A new approach to New Year’s resolutions
By Mike Nichols
Mayor, Solana BeachWith every New Year comes the tradition of a New Year’s Resolution. This year is probably no different than others. Most individuals look back at the previous year and make a commitment to change a habit or some aspect of them selves in the coming year. New Year’s resolutions offer us a great motivation to make a positive difference in our lives, such as focusing on our health, getting out of debt or reconnecting with long-lost friends.
But, statistically, over 20 percent of us have already abandoned these resolutions by the print date of this column and over half of us will have forgotten about these undertakings by March.

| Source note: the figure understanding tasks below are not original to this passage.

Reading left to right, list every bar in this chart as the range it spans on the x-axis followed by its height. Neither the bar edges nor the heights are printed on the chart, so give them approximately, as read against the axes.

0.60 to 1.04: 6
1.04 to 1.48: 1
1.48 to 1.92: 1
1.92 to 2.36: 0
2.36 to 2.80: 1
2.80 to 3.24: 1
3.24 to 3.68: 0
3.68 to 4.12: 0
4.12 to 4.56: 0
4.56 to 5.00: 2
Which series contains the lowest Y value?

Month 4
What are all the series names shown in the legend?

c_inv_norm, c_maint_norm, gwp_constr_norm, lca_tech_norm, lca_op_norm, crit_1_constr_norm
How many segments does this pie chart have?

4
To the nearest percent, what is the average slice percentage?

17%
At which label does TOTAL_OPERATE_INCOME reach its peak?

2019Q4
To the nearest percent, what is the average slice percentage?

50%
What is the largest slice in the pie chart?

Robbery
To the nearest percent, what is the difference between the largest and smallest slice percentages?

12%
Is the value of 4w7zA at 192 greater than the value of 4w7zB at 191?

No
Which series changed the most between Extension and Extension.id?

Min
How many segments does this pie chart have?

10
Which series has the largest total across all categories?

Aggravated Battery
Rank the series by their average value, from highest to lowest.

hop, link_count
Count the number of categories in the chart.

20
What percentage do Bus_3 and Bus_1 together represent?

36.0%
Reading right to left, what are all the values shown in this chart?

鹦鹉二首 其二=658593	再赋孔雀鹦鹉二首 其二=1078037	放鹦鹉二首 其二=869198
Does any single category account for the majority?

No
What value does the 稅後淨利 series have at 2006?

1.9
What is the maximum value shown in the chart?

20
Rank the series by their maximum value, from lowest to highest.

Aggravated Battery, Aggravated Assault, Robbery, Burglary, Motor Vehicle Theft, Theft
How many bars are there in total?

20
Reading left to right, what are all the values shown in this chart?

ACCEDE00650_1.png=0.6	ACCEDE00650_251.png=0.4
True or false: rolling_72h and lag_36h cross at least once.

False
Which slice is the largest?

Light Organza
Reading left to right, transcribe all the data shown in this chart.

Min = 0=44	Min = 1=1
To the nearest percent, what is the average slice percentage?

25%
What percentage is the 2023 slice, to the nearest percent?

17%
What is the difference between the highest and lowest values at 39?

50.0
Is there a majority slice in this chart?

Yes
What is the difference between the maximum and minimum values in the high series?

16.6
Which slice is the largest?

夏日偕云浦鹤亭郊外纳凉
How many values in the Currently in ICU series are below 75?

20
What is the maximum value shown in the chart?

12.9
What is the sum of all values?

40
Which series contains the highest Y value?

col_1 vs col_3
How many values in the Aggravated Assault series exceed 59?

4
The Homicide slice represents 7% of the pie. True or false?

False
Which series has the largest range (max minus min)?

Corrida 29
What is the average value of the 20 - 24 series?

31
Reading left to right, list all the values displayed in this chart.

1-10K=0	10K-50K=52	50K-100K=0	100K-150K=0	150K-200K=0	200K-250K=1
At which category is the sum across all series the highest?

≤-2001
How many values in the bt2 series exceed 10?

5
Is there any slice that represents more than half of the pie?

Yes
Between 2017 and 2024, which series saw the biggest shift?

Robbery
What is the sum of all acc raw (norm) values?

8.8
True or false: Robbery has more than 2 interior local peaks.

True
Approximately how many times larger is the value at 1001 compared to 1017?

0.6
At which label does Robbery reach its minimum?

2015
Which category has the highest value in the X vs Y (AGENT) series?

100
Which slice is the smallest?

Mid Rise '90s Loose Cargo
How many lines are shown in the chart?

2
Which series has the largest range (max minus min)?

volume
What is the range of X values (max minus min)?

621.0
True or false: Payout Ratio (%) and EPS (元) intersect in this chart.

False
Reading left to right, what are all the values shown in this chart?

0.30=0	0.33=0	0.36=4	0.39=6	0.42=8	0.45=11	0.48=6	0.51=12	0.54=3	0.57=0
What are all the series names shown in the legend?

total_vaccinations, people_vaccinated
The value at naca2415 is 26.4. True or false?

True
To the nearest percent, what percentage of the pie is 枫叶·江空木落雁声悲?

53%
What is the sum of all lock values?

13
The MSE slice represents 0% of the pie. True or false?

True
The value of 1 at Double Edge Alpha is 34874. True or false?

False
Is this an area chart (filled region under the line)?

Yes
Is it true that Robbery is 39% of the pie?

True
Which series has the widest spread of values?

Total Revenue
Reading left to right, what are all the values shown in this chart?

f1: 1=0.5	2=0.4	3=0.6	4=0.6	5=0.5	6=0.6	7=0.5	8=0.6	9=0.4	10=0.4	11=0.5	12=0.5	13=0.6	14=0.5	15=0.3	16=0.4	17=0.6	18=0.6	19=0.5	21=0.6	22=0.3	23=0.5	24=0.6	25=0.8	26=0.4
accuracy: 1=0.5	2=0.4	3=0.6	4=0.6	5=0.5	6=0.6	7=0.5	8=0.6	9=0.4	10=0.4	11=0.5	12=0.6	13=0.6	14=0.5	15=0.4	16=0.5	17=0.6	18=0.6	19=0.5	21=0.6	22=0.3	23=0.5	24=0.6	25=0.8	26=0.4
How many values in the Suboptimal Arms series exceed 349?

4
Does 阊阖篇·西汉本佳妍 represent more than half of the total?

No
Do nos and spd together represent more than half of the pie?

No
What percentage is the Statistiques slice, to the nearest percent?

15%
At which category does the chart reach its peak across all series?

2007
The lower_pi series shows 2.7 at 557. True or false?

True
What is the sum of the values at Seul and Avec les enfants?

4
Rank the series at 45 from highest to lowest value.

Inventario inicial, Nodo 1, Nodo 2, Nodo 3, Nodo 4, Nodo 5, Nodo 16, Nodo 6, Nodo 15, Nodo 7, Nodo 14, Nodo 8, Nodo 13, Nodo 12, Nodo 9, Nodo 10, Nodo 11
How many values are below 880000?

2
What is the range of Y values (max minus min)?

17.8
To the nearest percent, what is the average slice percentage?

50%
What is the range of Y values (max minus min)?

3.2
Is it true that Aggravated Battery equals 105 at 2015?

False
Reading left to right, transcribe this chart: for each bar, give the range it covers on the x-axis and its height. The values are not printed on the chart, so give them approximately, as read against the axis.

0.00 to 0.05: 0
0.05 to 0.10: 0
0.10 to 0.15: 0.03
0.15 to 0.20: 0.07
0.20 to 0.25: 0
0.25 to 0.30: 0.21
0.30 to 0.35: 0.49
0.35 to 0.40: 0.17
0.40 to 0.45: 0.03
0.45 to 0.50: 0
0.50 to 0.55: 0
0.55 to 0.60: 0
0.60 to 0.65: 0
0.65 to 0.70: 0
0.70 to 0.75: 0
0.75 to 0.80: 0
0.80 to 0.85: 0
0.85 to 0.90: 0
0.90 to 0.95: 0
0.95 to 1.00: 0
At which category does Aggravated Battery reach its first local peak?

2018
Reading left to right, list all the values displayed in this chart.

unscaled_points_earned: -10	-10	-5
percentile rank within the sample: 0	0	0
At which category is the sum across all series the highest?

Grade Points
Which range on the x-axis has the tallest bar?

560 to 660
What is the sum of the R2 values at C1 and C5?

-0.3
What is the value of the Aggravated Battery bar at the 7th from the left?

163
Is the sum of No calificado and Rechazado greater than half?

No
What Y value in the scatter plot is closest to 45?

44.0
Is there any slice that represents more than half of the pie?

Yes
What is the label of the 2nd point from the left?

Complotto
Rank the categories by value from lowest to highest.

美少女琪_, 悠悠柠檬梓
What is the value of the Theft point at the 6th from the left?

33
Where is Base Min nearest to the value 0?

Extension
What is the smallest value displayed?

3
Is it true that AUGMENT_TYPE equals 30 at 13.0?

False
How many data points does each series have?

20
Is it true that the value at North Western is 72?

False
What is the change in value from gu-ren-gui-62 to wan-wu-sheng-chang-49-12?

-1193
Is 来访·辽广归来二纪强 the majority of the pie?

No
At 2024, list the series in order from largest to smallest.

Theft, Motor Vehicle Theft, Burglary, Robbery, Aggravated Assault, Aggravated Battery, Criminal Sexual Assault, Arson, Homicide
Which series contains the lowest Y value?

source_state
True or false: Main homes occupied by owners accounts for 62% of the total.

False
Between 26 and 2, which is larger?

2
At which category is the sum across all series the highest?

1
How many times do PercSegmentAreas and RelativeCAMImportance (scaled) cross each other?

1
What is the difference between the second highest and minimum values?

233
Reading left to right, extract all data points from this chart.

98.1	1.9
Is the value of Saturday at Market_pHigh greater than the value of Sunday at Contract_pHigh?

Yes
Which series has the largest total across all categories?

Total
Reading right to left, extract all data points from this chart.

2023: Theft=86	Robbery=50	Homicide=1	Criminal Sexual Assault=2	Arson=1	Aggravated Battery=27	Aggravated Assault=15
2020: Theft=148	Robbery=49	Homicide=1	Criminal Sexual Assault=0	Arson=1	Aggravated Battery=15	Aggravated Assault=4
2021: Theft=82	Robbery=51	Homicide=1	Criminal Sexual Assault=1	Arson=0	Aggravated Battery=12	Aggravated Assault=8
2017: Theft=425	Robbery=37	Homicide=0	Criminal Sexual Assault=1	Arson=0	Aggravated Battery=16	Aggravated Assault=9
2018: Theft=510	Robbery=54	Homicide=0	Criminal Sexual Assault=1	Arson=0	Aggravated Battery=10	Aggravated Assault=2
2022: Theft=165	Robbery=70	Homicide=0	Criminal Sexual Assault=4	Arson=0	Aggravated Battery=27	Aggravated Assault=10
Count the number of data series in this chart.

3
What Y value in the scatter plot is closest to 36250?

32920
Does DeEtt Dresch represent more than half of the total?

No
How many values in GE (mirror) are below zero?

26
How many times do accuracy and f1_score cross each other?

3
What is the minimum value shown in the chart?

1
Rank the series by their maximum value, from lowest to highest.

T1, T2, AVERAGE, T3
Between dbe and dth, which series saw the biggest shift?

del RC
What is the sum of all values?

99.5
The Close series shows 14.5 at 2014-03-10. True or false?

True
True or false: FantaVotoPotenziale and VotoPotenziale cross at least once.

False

So, considering the drop-off rates associated with many of our individual resolutions, I thought perhaps there might be better results if we had strength in numbers and attempted to make a collective city-wide “New Year’s Resolution.” It sounds idealistic, I know, but hear me out and you decide.
Many of the calls the City and the City Council receive over the course of the year are related to neighborhood concerns. The topics of the calls include noise complaints, litter problems, speeding cars and traffic safety concerns, overgrown landscaping and uncontrolled pets. Some of these issues are covered by ordinances, but all of these issues are controllable by individual behavior and conscious decision-making, which does not take government involvement to resolve.
With that said, my New Year’s resolution challenge to the community is simple and most people will have no problem keeping it beyond the next twelve months: It’s a pledge to be considerate and neighborly to those around you. It can be as easy as opening a door for somebody who has their hands full, to picking up litter on the street, slowing down when driving through residential areas or trimming back trees and shrubs that are blocking someone else’s view. These simple acts of kindness can be addictive and will likely come back to you in return.
I’m hopeful that collectively we can all prove the statistics wrong and maintain this New Year’s resolution throughout the year and beyond, while making our great community a better and friendlier place to live.